Willkommen in der Welt des Atom Egoyan. Der kanadische Filmemacher liebt es, den schmalen Grat zwischen Realität und Fiktion, zwischen Wahrheit und Lüge zu betreten und zu erforschen. Vieler seiner bisherigen Werke („Das süsse Jenseits“, „Wahre Lügen“) kreisten um diesen Themenkomplex, wobei „Simons Geheimnis“ ausgehend von der Terrorismus-Beichte seiner Hauptfigur noch eine Vielzahl anderer, teils hochaktueller Fragestellungen berührt. Unseren Umgang mit dem Internet versucht Egoyan ebenso wie den oftmals von Misstrauen und Intoleranz geprägten Diskurs zwischen den Religionen in Simons Geschichte einzubringen. Auch geht er der Frage nach, wieso die Kulturen immer weiter auseinander driften, wenn sie in einer derart vernetzten Welt doch eigentlich näher zusammen rücken müssten.

Damit – man ahnt es vielleicht schon – bürdet er seinem kleinen Film allerdings nicht selten schlichtweg zu große Lasten und Gewichte auf. So läuft Simons Schicksal Gefahr, angesichts der von Egoyan verhandelten weltumspannenden, interkulturellen Probleme bagatellisiert zu werden. Dabei ist dessen Geschichte alles andere als eine Bagatelle. Wie es in ihm aussieht, was ihn dazu veranlasste, eine andere Identität anzunehmen und was sein Vater in Wahrheit für ein Mensch war, das sind die wirklich spannenden Fragen, die einen als Zuschauer in Egoyans Film ziehen und die bisweilen von einer zu verkopften Debatte um Vorurteile und Toleranz überlagert werden. Gerade in den Sequenzen mit Simons Chat-Partnern, deren unterschiedlichen Meinungen und Ideologien – von radikal bis gemäßigt – augenscheinlich reine Platzhalterfunktionen übernehmen, offenbart sich die holprige, ungelenke Didaktik des Films.
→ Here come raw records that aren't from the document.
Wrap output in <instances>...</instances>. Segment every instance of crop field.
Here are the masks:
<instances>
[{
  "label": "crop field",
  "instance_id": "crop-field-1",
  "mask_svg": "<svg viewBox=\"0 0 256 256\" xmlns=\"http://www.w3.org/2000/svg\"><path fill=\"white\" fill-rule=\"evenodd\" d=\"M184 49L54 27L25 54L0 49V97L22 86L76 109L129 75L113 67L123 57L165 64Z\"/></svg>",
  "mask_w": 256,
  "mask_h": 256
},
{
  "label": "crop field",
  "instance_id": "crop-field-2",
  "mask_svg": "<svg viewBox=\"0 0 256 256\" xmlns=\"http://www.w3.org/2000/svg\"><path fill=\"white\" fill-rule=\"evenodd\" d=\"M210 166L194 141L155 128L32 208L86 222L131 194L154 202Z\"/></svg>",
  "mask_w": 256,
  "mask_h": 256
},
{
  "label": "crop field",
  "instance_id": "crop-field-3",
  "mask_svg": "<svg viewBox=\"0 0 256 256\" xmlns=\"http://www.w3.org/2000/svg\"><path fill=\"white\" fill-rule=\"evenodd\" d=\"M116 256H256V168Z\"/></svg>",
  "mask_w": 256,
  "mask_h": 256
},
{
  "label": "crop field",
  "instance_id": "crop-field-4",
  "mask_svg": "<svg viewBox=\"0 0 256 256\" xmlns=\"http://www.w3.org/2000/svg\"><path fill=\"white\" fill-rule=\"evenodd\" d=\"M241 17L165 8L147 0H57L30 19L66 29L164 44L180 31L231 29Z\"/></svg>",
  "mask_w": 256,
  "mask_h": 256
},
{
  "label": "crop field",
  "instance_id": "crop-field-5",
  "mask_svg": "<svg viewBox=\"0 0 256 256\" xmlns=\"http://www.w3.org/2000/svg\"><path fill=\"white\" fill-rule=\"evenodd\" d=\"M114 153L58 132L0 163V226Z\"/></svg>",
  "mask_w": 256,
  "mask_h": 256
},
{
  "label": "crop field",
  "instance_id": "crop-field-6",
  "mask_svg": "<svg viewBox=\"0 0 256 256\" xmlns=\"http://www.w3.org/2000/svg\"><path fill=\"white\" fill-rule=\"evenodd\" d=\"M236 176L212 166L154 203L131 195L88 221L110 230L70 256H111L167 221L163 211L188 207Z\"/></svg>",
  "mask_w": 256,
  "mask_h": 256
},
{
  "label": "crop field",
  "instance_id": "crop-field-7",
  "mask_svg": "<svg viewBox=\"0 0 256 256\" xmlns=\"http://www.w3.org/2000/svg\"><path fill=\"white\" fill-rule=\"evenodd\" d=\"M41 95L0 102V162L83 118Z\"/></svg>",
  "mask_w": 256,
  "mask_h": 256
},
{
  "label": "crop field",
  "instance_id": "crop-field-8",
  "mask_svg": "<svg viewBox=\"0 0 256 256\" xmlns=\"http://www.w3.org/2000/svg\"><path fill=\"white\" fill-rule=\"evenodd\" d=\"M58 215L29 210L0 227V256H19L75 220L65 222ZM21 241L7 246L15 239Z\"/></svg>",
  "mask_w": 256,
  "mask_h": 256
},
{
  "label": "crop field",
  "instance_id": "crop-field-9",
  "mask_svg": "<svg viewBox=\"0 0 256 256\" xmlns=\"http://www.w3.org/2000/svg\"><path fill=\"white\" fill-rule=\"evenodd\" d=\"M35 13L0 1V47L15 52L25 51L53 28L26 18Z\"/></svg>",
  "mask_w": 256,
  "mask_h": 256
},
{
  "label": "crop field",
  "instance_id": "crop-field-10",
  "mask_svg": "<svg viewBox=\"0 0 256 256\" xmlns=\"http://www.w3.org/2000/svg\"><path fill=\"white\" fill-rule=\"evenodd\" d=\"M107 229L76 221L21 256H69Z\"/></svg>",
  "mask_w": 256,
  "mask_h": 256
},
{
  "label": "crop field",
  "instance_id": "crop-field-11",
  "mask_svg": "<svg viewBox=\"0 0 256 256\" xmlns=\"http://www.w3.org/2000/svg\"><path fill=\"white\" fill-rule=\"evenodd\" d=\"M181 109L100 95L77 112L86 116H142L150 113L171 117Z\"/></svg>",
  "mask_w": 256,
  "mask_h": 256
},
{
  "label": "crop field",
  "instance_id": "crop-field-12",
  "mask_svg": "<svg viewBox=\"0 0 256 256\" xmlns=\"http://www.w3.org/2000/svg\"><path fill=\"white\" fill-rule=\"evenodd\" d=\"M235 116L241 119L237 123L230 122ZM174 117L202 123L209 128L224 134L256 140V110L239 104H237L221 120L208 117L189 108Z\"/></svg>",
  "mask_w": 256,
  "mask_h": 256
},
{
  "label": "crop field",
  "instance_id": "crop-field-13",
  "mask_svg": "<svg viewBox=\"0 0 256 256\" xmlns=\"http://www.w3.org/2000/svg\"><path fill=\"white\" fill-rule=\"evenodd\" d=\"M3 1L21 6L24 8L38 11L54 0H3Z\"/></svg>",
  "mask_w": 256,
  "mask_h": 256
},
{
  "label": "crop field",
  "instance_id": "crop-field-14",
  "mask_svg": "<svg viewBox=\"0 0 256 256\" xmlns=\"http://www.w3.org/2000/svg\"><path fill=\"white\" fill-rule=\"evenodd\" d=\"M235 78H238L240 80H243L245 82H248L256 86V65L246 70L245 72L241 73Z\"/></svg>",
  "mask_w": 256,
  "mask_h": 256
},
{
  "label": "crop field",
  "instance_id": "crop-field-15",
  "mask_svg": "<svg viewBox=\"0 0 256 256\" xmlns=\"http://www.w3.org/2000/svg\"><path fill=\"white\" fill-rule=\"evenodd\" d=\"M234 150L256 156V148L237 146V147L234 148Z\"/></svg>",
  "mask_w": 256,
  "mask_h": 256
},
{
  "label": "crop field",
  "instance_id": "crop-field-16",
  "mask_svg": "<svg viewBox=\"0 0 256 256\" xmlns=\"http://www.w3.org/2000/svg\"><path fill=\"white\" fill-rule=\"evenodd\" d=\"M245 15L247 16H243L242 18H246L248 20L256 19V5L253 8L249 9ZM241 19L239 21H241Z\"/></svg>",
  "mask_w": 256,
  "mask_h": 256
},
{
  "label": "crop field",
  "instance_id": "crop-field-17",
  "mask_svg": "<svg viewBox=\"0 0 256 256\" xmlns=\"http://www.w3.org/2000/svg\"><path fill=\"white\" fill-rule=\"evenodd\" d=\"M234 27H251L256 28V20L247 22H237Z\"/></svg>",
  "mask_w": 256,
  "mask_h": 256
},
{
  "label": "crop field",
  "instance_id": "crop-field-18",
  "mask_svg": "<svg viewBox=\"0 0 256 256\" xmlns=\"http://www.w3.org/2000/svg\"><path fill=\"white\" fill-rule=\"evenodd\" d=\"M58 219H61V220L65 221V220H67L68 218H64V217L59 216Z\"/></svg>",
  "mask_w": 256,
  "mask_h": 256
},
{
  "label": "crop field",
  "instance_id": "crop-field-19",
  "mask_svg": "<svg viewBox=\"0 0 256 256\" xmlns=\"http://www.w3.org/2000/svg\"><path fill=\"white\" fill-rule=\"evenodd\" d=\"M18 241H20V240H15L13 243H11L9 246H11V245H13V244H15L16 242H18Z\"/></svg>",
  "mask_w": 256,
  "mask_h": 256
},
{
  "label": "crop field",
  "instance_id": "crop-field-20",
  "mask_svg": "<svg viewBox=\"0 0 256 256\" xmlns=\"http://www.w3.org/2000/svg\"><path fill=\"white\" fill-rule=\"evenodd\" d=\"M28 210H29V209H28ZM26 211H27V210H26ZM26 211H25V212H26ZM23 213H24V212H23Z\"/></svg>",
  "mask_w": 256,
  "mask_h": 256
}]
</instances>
Egoyan will einfach zuviel, was auch in der für ihn charakteristischen, fragmentarischen Erzählstruktur zum Ausdruck kommt. Obwohl die Orientierung nie wirklich schwer fällt, kann man sich nicht ganz des Eindrucks erwehren, dass über das Vor- und Zurückspringen in der Zeit künstlich einige zusätzliche Spannungsmomente etabliert werden sollen. Anders als Egoyans letzte Regiearbeit, „Wahre Lügen“, erscheint Simons Geschichte jedoch denkbar ungeeignet, um sich ihr über das Mittel der Suspense zu nähern. Zumindest den Darstellern mag man keinen Vorwurf machen. Dass das ambitionierte, multikulturelle Puzzle am Ende nur bedingt funktioniert, liegt weder an dem jungen Devon Bostick noch an Scott Speedman, der in der Rolle von Simons Onkel nachdrücklich seine Qualitäten im Charakterfach unter Beweis stellt.